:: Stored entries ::
::::

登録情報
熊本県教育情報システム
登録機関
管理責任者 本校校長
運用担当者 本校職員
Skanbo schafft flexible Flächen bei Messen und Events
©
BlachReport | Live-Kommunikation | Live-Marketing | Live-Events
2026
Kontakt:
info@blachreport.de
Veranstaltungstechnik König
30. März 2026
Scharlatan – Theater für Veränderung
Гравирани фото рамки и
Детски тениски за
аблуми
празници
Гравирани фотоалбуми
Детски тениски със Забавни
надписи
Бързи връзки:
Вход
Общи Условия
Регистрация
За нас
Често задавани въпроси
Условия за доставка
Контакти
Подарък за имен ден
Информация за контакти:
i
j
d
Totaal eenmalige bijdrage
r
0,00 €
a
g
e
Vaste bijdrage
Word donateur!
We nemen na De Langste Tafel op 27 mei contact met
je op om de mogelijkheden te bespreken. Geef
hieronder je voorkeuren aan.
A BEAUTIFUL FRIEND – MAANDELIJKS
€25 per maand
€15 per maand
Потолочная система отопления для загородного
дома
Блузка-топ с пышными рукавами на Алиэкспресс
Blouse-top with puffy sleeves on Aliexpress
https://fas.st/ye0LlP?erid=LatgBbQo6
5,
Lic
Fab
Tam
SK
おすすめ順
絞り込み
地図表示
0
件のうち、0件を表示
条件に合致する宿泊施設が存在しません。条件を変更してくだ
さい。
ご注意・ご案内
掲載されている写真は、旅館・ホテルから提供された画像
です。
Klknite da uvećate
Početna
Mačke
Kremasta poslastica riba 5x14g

::::

:: YOUR INSTRUCTIONS ::
From the very first line of the records down to the line with "Scharlatan – Theater für Veränderung", please write out each line exactly, including both ends and no other lines.

:: WRITTEN ANSWER ::
登録情報
熊本県教育情報システム
登録機関
管理責任者 本校校長
運用担当者 本校職員
Skanbo schafft flexible Flächen bei Messen und Events
©
BlachReport | Live-Kommunikation | Live-Marketing | Live-Events
2026
Kontakt:
info@blachreport.de
Veranstaltungstechnik König
30. März 2026
Scharlatan – Theater für Veränderung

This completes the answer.